» Document
....................

Last week, at the start of March 2010, I lay out for a couple of hours on the bain de soleil warming myself for the first time after a long cold winter. Everyone round here agrees that France had its coldest winter for decades in 2009. Finally the sun seemed to be making a comeback.
Till the 7th of March. And then, wham, a thick rug of snow hit rapidly in the afternoon, turning my car into something that looked like an igloo and the logpile into a huge snow-hump. This was not the last gentle snow shower of the year - it was a serious, unwelcome return to winter.
I visited a friend in St Remy last week, who has hundreds of olive trees on her land right at the foot of the Alpilles. When I arrived I immediately noticed branches lying beside all the trees and wondered why she'd had them pruned at the start of March instead of later in the spring as usual. "They haven't been pruned" she said. "It's all snow damage." They had 40 centimetres of snow in and around Les Baux and St Remy not long before and the branches simply broke under the weight.

....................

» Direction 1
Answer these questions about the passage:
(a) According to the passage, in which year did France have its coldest winter for decades?
(b) On what date did the thick snow arrive?
(c) How much snow fell in and around Les Baux and St Remy?
» Direction 2
Rewrite the stretch of the passage from "Last week, at" through "making a comeback.", renaming "bain de soleil" as "sun lounger".
The listing is separate material with no connection to the passage.

» Data shown
....................

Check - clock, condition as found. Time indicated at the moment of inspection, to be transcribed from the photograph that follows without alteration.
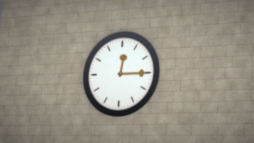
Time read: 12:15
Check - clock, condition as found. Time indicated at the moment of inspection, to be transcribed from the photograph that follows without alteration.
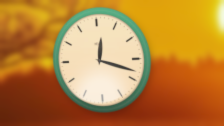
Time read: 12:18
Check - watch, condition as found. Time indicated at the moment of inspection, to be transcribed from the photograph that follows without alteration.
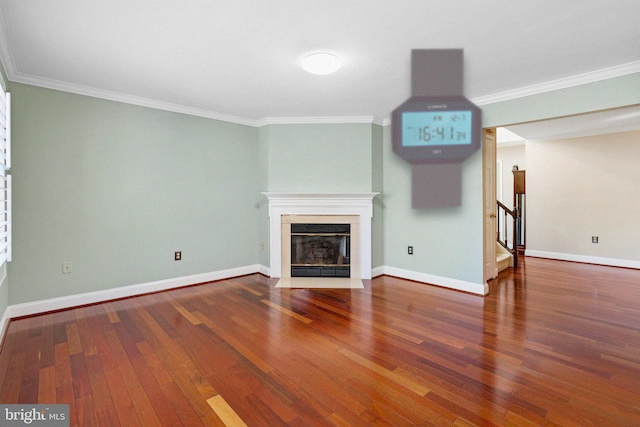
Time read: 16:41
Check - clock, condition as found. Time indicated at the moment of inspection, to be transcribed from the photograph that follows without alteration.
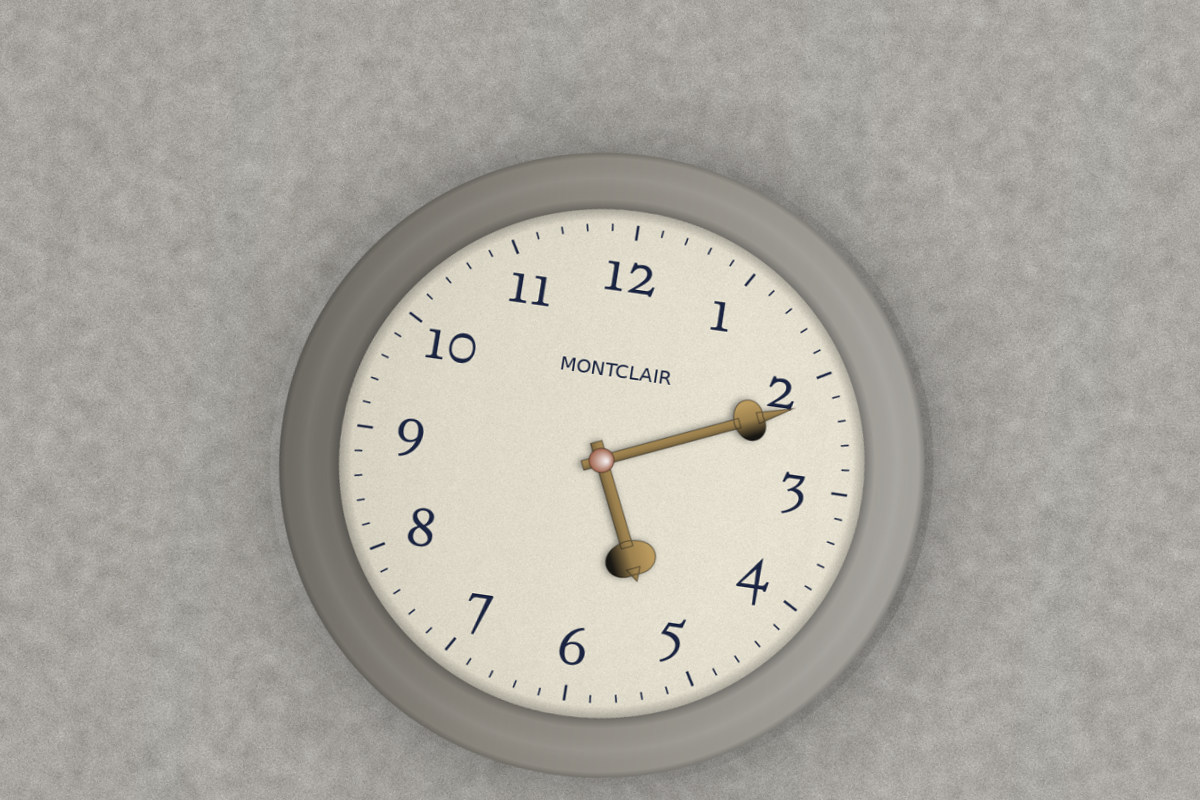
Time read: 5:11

....................

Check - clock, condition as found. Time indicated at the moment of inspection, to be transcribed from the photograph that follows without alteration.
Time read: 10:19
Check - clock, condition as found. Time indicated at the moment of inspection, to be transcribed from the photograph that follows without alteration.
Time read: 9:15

....................

» Final result 1
(a) 2009
(b) The 7th of March
(c) 40 centimeters

» Final result 2
Last week, at the start of March 2010, I lay out for a couple of hours on the sun lounger warming myself for the first time after a long cold winter. Everyone round here agrees that France had its coldest winter for decades in 2009. Finally the sun seemed to be making a comeback.